In the paper Exploiting Open-Endedness to Solve Problems Through the Search for Novelty (2008), by Joel Lehman and Kenneth O. Stanley, which introduced the novelty search approach, it is written
Thus this paper introduces the novelty search algorithm, which searches with no objective other than continually finding novel behaviors in the search space.
and
instead of searching for a final objective, the learning method is rewarded for finding any instance whose functionality is significantly different from what has been discovered before
and
The novelty of a newly generated individual is computed with respect to the behaviors (i.e. not the genotypes) of an archive of past individuals whose behaviors were highly novel when they originated
Therefore, the goal of a novelty search is to search for novel behavior and not necessarily novel chromosomes (or genotypes).

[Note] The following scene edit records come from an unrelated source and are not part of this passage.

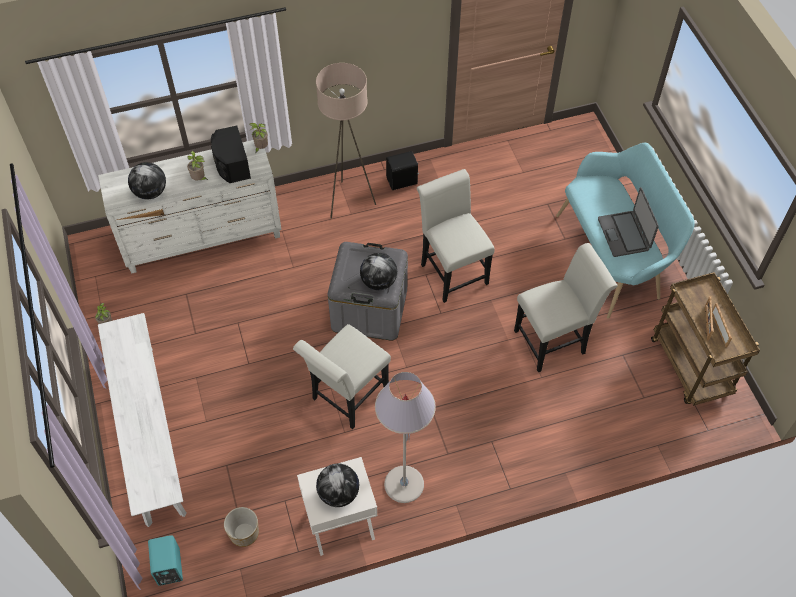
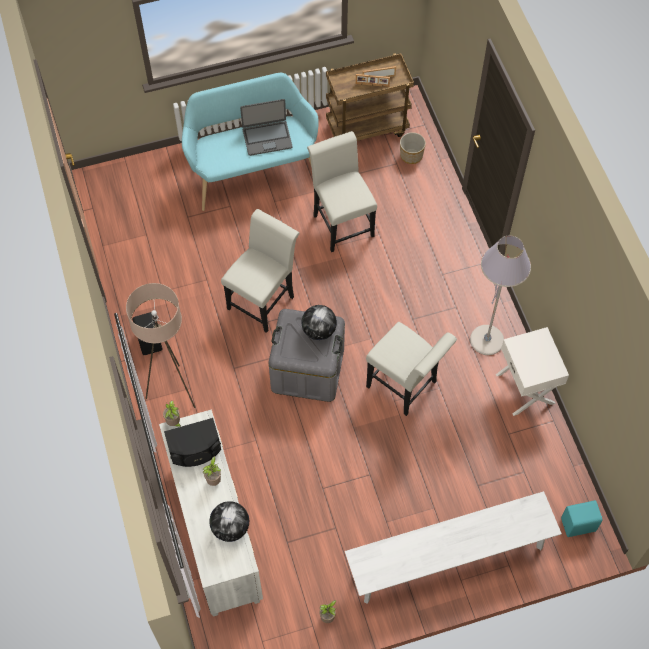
camera: 90 degrees left, 5 degrees up
planter [224,507,259,547] -> planter moved to [400,132,426,164]
globe [316,463,359,507] -> none
white chair [417,169,495,303] -> white chair turned 150 degrees clockwise [221,209,299,333]

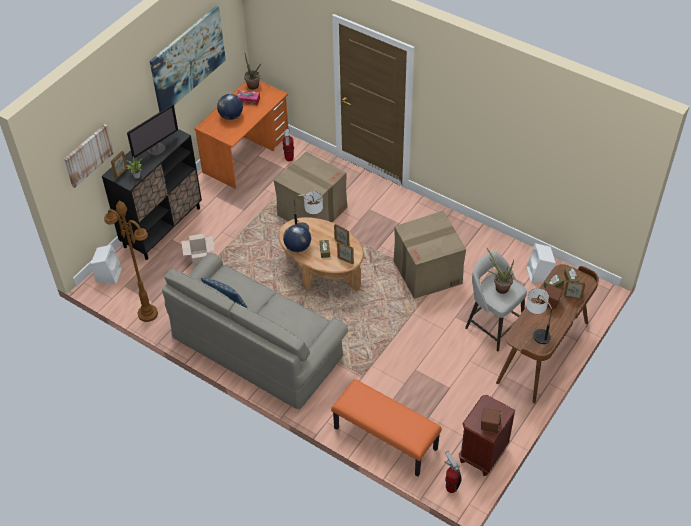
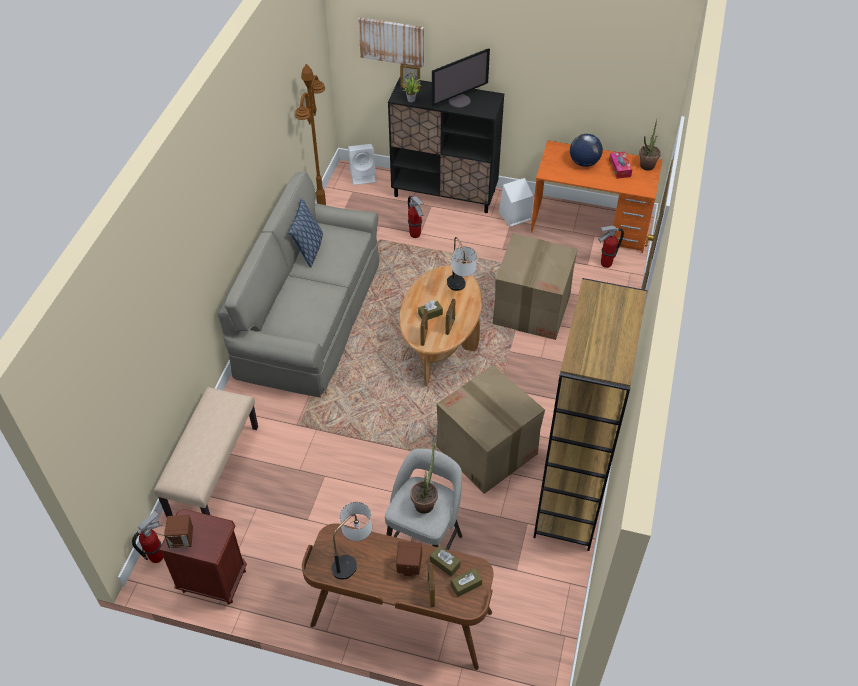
camera: 70 degrees right, 0 degrees up
monitor [127,105,178,158] -> monitor turned 60 degrees counterclockwise [432,49,490,108]
picture [150,5,226,112] -> none
cardboard box [181,234,215,267] -> fire extinguisher [408,196,423,238]
globe [283,224,311,252] -> none
orange bench [331,379,442,476] -> beige bench [154,387,258,517]
white speaker [527,243,555,283] -> white speaker moved to [499,178,534,227]
none -> brown bookcase [533,278,648,551]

In the experiments reported in the novelty search paper, the authors use neural networks to represent the policy that controls a robot that needs to navigate a maze, while evolving these neural networks with NEAT (a neuroevolution method) and a novelty metric (rather than a fitness metric, which is used in the original NEAT). In the same experiments section, Lehman and Stanley write
Thus, for the maze domain, the behavior of a navigator is defined as its ending position. The novelty metric is then the Euclidean distance between the ending positions of two individuals. For example, two robots stuck in the same corner appear similar, while one robot that simply sits at the start position looks very different from one that reaches the goal, though they are both equally viable to the novelty metric.
Therefore, the evolution of the neural networks, which represent the controllers, is not necessarily guided by the novelty of (the architecture of) the neural networks but by the novelty of the behavior generated by the neural networks, even though novel neural networks might correspond or lead to novel behaviors.